1:30pm: Various restarts aren’t fixing shit. In fact, it appears to be getting worse. They decide to do something a bit more bold but not quite to the “restart everything” step.
1:45pm: If I hear “just 5 min” one more time, I’m going to throw something at the guy working the issue. If you don’t know how much longer it will be – stop fucking guessing! I finally say, in front of him to the person checking on the progress that they don’t know – it’s being slow – should have been done 5 minutes ago – so just be patient and wait for an email.
2:06pm: Get an email from my boss’s boss saying he wants me to provide him a status update of all the issues by 3pm. WTF?? Seriously, I am now reporting on everyone else’s shit. Why does this even surprise me now.
2:26pm: FInally! It is back online. Initial testing looks good. Told by the technical guy that my team is in the test system doing shit. They shouldn’t be in the system. They have been told a number of times not to do it. Skype the major offender and ask why they are in the system. She claims to be testing. I point out she is not a tester and to get out of the system. She says she is helping someone else. I point out that the system is not validated yet – and that testing in it may not be valid. Oh is her reply. Yes folks, this is what a “highly experienced” person looks like. I feel like I’m babysitting.

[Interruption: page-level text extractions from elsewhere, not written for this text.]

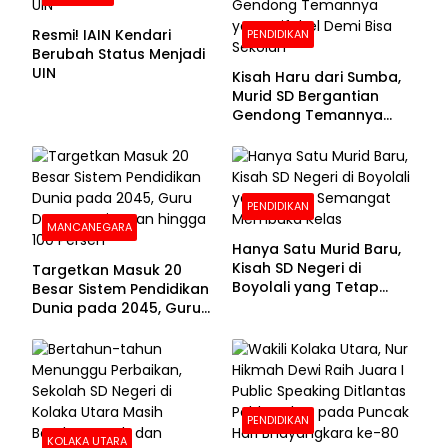
Resmi! IAIN Kendari
PENDIDIKAN
Berubah Status Menjadi
UIN
Kisah Haru dari Sumba,
Murid SD Bergantian
Gendong Temannya
yang Difabel Demi Bisa
Sekolah
PENDIDIKAN
MANCANEGARA
Hanya Satu Murid Baru,
Kisah SD Negeri di
Targetkan Masuk 20
Boyolali yang Tetap
Besar Sistem Pendidikan
Semangat Membuka
Dunia pada 2045, Guru
Kelas
Dapat Tunjangan hingga
100 Persen
PENDIDIKAN
KOLAKA UTARA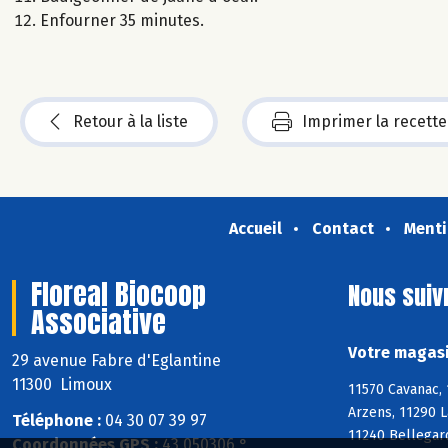
Enfourner 35 minutes.
Retour à la liste
Imprimer la recette
Accueil
Contact
Menti
Floreal Biocoop
Nous suiv
Associative
Votre magasi
29 avenue Fabre d'Eglantine
11300 Limoux
11570 Cavanac, 
Arzens, 11290 L
Téléphone :
04 30 07 39 97
11240 Bellegard
Coordonnées GPS :
43,050306 ° ,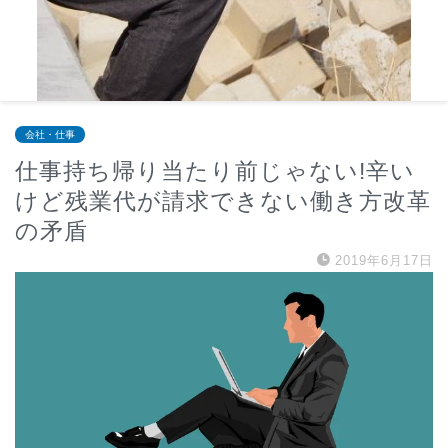
会社・仕事
仕事持ち帰り当たり前じゃない!辛い
けど残業代が請求できない働き方改革
の矛盾
2019年6月17日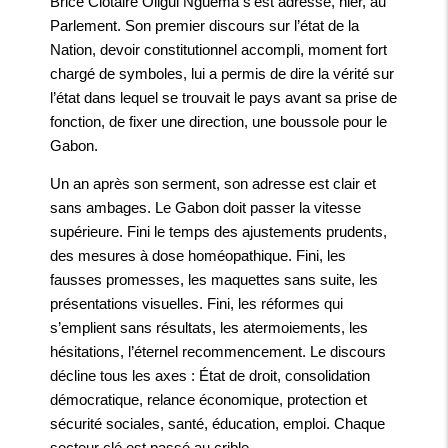
Brice Clotaire Oligui Nguema s’est adressé, hier, au
Parlement. Son premier discours sur l’état de la
Nation, devoir constitutionnel accompli, moment fort
chargé de symboles, lui a permis de dire la vérité sur
l’état dans lequel se trouvait le pays avant sa prise de
fonction, de fixer une direction, une boussole pour le
Gabon.
Un an après son serment, son adresse est clair et
sans ambages. Le Gabon doit passer la vitesse
supérieure. Fini le temps des ajustements prudents,
des mesures à dose homéopathique. Fini, les
fausses promesses, les maquettes sans suite, les
présentations visuelles. Fini, les réformes qui
s’emplient sans résultats, les atermoiements, les
hésitations, l’éternel recommencement. Le discours
décline tous les axes : État de droit, consolidation
démocratique, relance économique, protection et
sécurité sociales, santé, éducation, emploi. Chaque
secteur clé est passé au crible.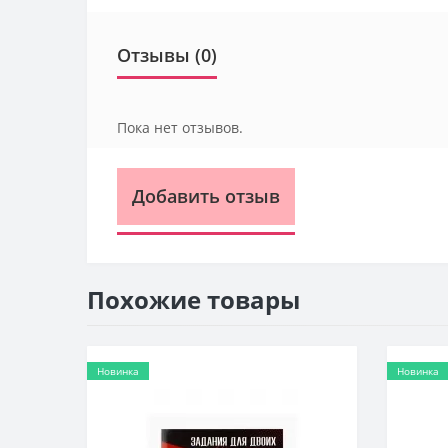
Отзывы (0)
Пока нет отзывов.
Добавить отзыв
Похожие товары
Новинка
Новинка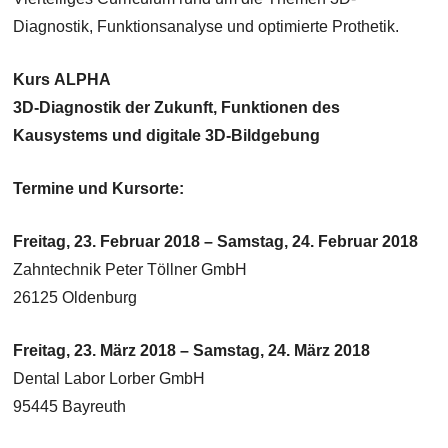
Diagnostik, Funktionsanalyse und optimierte Prothetik.
Kurs
ALPHA
3D-Diagnostik der Zukunft, Funktionen des
Kausystems und digitale 3D-Bildgebung
Termine und Kursorte:
Freitag, 23. Februar 2018 – Samstag, 24. Februar 2018
Zahntechnik Peter Töllner GmbH
26125 Oldenburg
Freitag, 23. März 2018 – Samstag, 24. März 2018
Dental Labor Lorber GmbH
95445 Bayreuth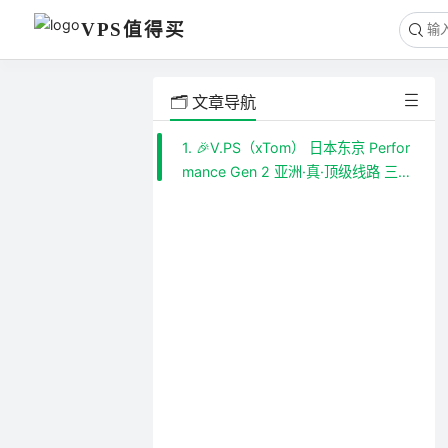
VPS值得买
🗂️ 文章导航
1. 🎉V.PS（xTom） 日本东京 Perfor
mance Gen 2 亚洲·真·顶级线路 三网
各自优化 机器测评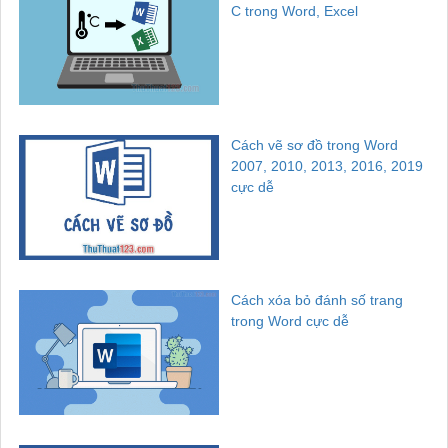
C trong Word, Excel
Cách vẽ sơ đồ trong Word
2007, 2010, 2013, 2016, 2019
cực dễ
Cách xóa bỏ đánh số trang
trong Word cực dễ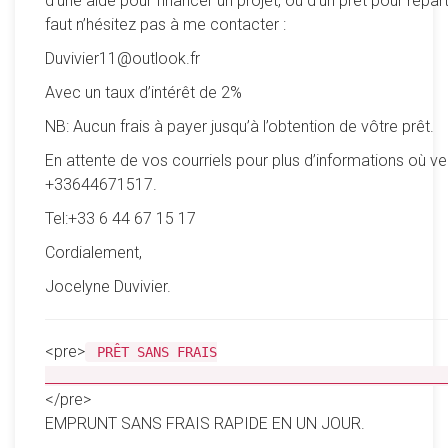
d’une aide pour financer un projet, ou d’un prêt pour reparti
faut n’hésitez pas à me contacter :
Duvivier11@outlook.fr
Avec un taux d’intérêt de 2%
NB: Aucun frais à payer jusqu’à l’obtention de vôtre prêt.
En attente de vos courriels pour plus d’informations où ve
+33644671517.
Tel:+33 6 44 67 15 17
Cordialement,
Jocelyne Duvivier.
<pre>
PRÊT SANS FRAIS
__________________________________________________
</pre>
EMPRUNT SANS FRAIS RAPIDE EN UN JOUR.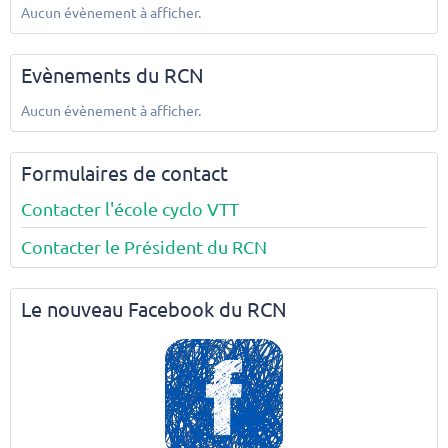
Aucun évènement à afficher.
Evènements du RCN
Aucun évènement à afficher.
Formulaires de contact
Contacter l'école cyclo VTT
Contacter le Président du RCN
Le nouveau Facebook du RCN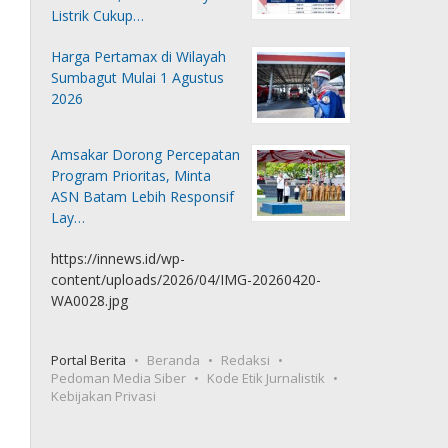
Listrik Cukup…
Harga Pertamax di Wilayah
Sumbagut Mulai 1 Agustus
2026
Amsakar Dorong Percepatan
Program Prioritas, Minta
ASN Batam Lebih Responsif
Lay…
https://innews.id/wp-
content/uploads/2026/04/IMG-20260420-
WA0028.jpg
Portal Berita
Beranda
Redaksi
Pedoman Media Siber
Kode Etik Jurnalistik
Kebijakan Privasi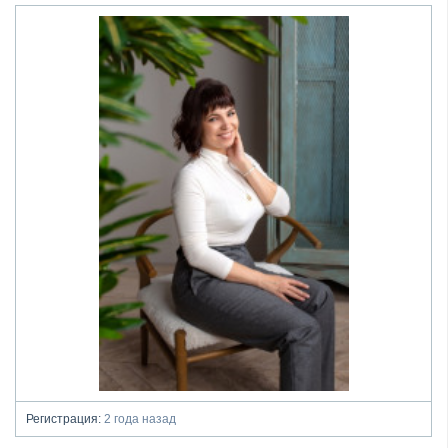
Регистрация:
2 года назад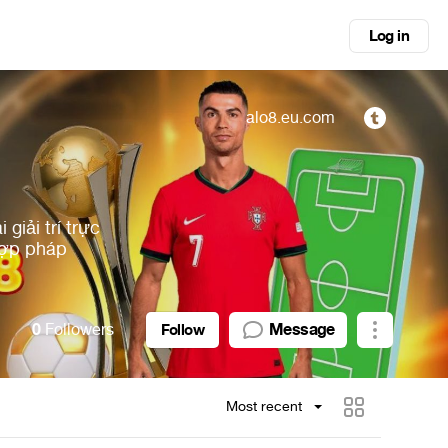
Log in
alo8.eu.com
giải trí trực
hợp pháp
0
Followers
Message
Follow
Most recent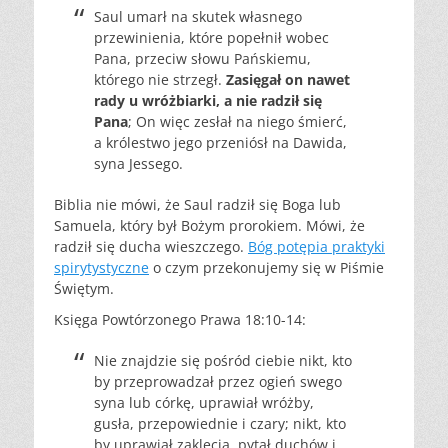
Saul umarł na skutek własnego
przewinienia, które popełnił wobec
Pana, przeciw słowu Pańskiemu,
którego nie strzegł.
Zasięgał on nawet
rady u wróżbiarki, a nie radził się
Pana
; On więc zesłał na niego śmierć,
a królestwo jego przeniósł na Dawida,
syna Jessego.
Biblia nie mówi, że Saul radził się Boga lub
Samuela, który był Bożym prorokiem. Mówi, że
radził się ducha wieszczego.
Bóg potępia praktyki
spirytystyczne
o czym przekonujemy się w Piśmie
Świętym.
Księga Powtórzonego Prawa 18:10-14:
Nie znajdzie się pośród ciebie nikt, kto
by przeprowadzał przez ogień swego
syna lub córkę, uprawiał wróżby,
gusła, przepowiednie i czary; nikt, kto
by uprawiał zaklęcia, pytał duchów i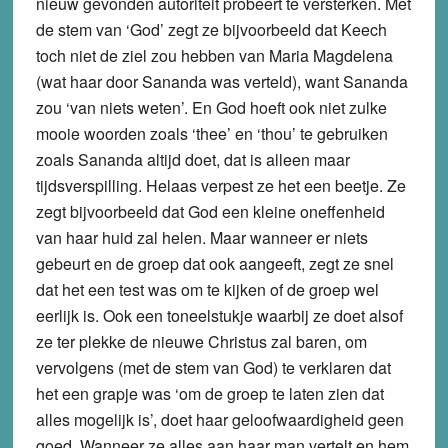
nieuw gevonden autoriteit probeert te versterken. Met
de stem van ‘God’ zegt ze bijvoorbeeld dat Keech
toch niet de ziel zou hebben van Maria Magdelena
(wat haar door Sananda was verteld), want Sananda
zou ‘van niets weten’. En God hoeft ook niet zulke
mooie woorden zoals ‘thee’ en ‘thou’ te gebruiken
zoals Sananda altijd doet, dat is alleen maar
tijdsverspilling. Helaas verpest ze het een beetje. Ze
zegt bijvoorbeeld dat God een kleine oneffenheid
van haar huid zal helen. Maar wanneer er niets
gebeurt en de groep dat ook aangeeft, zegt ze snel
dat het een test was om te kijken of de groep wel
eerlijk is. Ook een toneelstukje waarbij ze doet alsof
ze ter plekke de nieuwe Christus zal baren, om
vervolgens (met de stem van God) te verklaren dat
het een grapje was ‘om de groep te laten zien dat
alles mogelijk is’, doet haar geloofwaardigheid geen
goed. Wanneer ze alles aan haar man vertelt en hem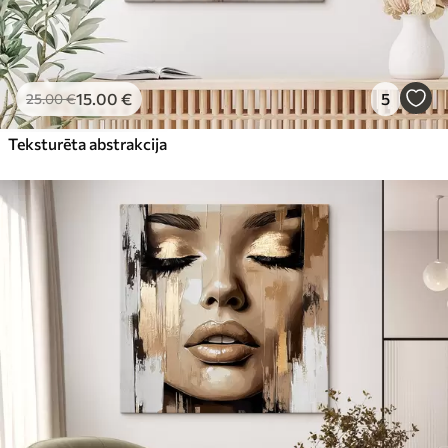
15
.00
€
5
25
.00
€
Teksturēta abstrakcija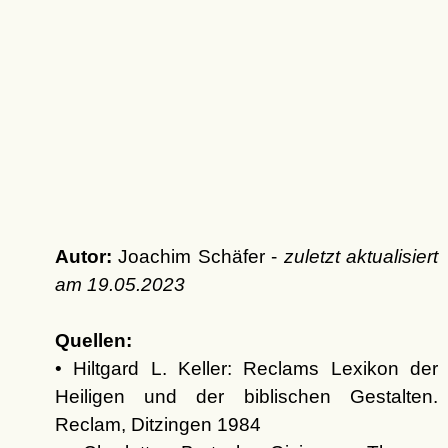
Autor:
Joachim Schäfer -
zuletzt aktualisiert
am
19.05.2023
Quellen:
• Hiltgard L. Keller: Reclams Lexikon der
Heiligen und der biblischen Gestalten.
Reclam, Ditzingen 1984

2:37pm: Get positive new. Things are looking good so far. Keep my fingers crossed they stay that way. Write my status update and send it as I doubt it will get much better than what it is.
3:00pm: Get email from the junior guy on the team. His account isn’t working so he doesn’t know how to research a problem. I point out that his cohort has a working account and maybe they should do something crazy like “work together on it”. HIs email reads like a kid saying he can’t do his homework because he doesn’t have a pencil. I wish I was kidding. I’m not.
3:05pm: We are kicked out of the war room. I leave happily. I get good news on the way out that things are still looking good. One of the issues – the one that I claimed was the environment last night – has magically gone away without me doing anything. 23 hours later, and what I told them was the issue is finally acknowledged as being the true issue.
Yes, this is my work day so far. I say so far because I have close to 2hrs left. And I have a beer at home with my name on it. I understand completely why everyone drinks at this place.